By Leslie Gatpolintan/PNA

MANILA — The trade deficit is expected to decline slightly next year, as the country continues to invest on infrastructure initiatives which bodes well for economic growth outlook, according to a leading bank’s economist.

“It might narrow a bit next year because oil prices will be lower. But we don’t expect investment spending to slow down because of both the public and private sector infrastructure initiatives,” Bank of the Philippine Islands (BPI) chief economist Emilio Neri Jr. said in an interview Thursday.

Neri cited recent estimates which reasonably assume that average global oil prices will rise modestly in 2019 compared to this year’s “unusual surge” of more than 40 percent.

He pointed out that a “still quite elevated” trade gap could push the current account position in deficit thus, there was still pressure on the peso.

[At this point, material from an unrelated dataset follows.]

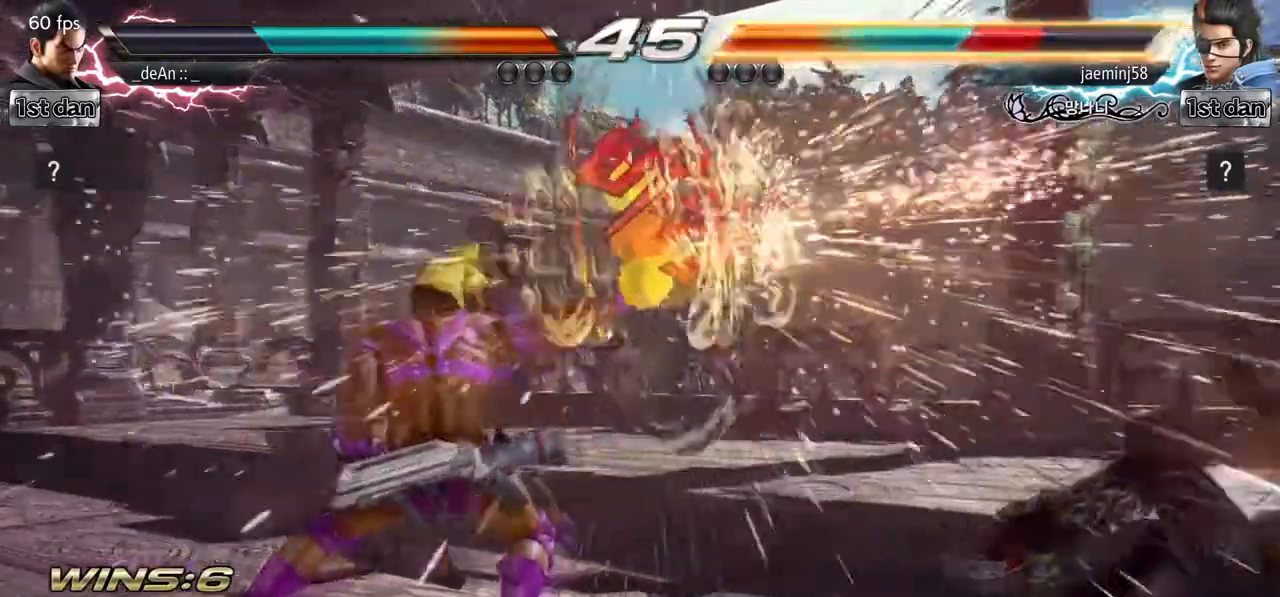
{"dt_ms": 500, "buttons": [], "left_stick": "center", "events": [[150, "left_stick", "left"], [267, "left_stick", "center"], [367, "left_stick", "right"], [467, "left_stick", "center"]]}
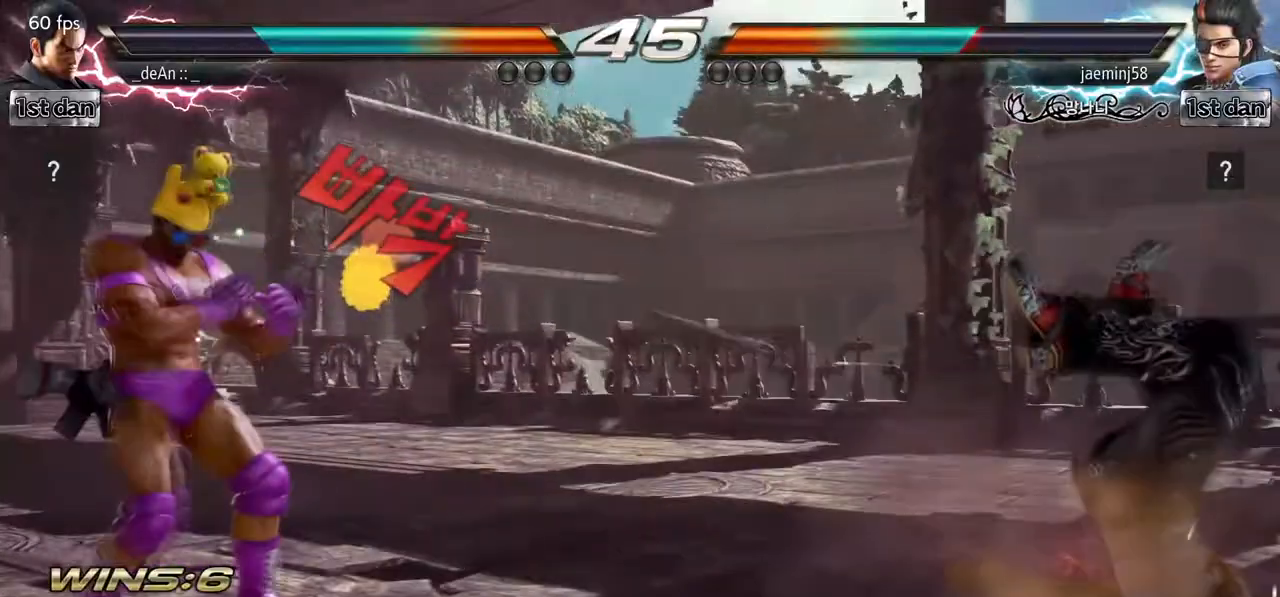
{"dt_ms": 500, "buttons": [], "left_stick": "down-left", "events": [[67, "left_stick", "right"], [317, "left_stick", "down-left"], [367, "CROSS", "down"], [467, "CROSS", "up"]]}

Despite the wide trade gap caused by import surge, the government remains committed to implementing infrastructure projects under the “Build, Build, Build” (BBB) program, which it considers “high-priority” items.

The government has identified 75 priority infrastructure programs under the BBB program, most of which are roads, bridges and airports that are seen to help boost the economy, most especially in the far-flung communities of Mindanao.

Socioeconomic Planning Secretary Ernesto Pernia earlier said the country’s import payment are seen to remain elevated until 2019, primarily due to imports of capital goods and raw materials to sustain the government’s BBB infrastructure and manufacturing resurgence programs.

Government data indicates the country’s balance of trade in goods increased to USD 3.93 billion deficit in September 2018 from the USD1.75 billion during the same month last year.